Schulte notes that CorEnergy’s interest in REIT-qualified real property assets, such as pipeline, gathering, storage and transmission assets, does not include processing assets. Current IRS regulations are limited to “conduits and vessels,” separate from “conversion” assets. Since processing could be considered a “conversion” asset, it would be “too uncertain” to acquire and lease processing assets in the absence of a specific IRS ruling.

Schulte says CorEnergy has additional transactions under “preliminary review” ranging from $50 million to $200 million. With CorEnergy having a market cap of less than $200 million, he acknowledges there may be an element of its “boot strapping” its way up to larger opportunities. With debt at the lower end of a preferred range of 25% to 50%, plans to enter into a revolver agreement with a bank group may open the door to smaller, accretive acquisitions.

Schulte is confident of adequate investor appetite to grow the energy REIT. First, income needs of individual retirement accounts (IRAs) and other tax-exempt monies represent a huge pool of capital that can own REITs. By contrast, IRAs tend not to hold MLPs to avoid the UBTI (unrelated business taxable income) issue. In addition, both REITs and utilities have wide institutional ownership that CorEnergy can tap into as its market cap grows.

“We’re small right now, but we believe that as we grow in size, there will be an institutional audience that will benchmark us appropriately against similar low-volatility, long-duration, inflation-protected equity investments,” Schulte says. “One of the things we’ve demonstrated to the market is the appetite of larger institutions, like Prudential, for the kinds of investments we are making. And that would enable us to do larger size acquisitions than on our own.”

Having a major transaction behind it is an important landmark for CorEnergy, in light of the new sale-leaseback framework in an energy REIT. “It was a complex negotiation that built a partnership as opposed to just executing a transaction,” Green says.

“The first deal is always the hardest,” Thomas says. “Hopefully, it sets a template for future parties to consider. Once you have examples in the market, and a track record for getting them done, a larger universe of people will consider that as an option for assets they might like to monetize.”

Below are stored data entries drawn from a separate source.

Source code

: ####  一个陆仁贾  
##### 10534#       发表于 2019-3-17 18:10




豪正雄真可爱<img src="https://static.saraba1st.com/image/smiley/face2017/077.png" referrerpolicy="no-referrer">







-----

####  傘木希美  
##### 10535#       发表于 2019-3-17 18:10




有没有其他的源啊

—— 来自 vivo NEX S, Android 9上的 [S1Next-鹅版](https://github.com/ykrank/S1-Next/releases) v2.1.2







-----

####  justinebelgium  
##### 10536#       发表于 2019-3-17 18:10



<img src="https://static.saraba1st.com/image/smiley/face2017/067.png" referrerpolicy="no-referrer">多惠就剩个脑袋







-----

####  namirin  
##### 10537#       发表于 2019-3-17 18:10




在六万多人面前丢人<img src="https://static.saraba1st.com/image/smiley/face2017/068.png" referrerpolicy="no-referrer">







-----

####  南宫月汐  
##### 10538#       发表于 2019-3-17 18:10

Expanding use of the REIT structure in energy infrastructure would not surprise Thomas. He says it may be viewed as another vehicle that can “expand” rather than simply “reallocate the pie of capital.” As for the MLP sector, “I don’t think this is something that steals opportunities from the plate of traditional MLPs. It’s supplemental as opposed to a substitute.”

Schulte says growth in the MLP sector tends to be driven by expansion or by integration of assets into an existing MLP network. “But not all energy and midstream opportunities are that type,” he says, and where divestitures are motivated mainly by monetization, “a REIT provides a better fit for that type of asset.”

Whatever the next move is for CorEnergy, Schulte says the combination of acquisition and financing used to grow the company would have as a priority, accretion to existing shareholders. Taking up existing bank capacity and tapping possible preferred or joint-venture financing may be on the agenda. But Schulte says he is “very circumspect” about possibly accessing the equity market—unless to do so would allow CorEnergy to raise distributions from its current level of $0.50 per annum.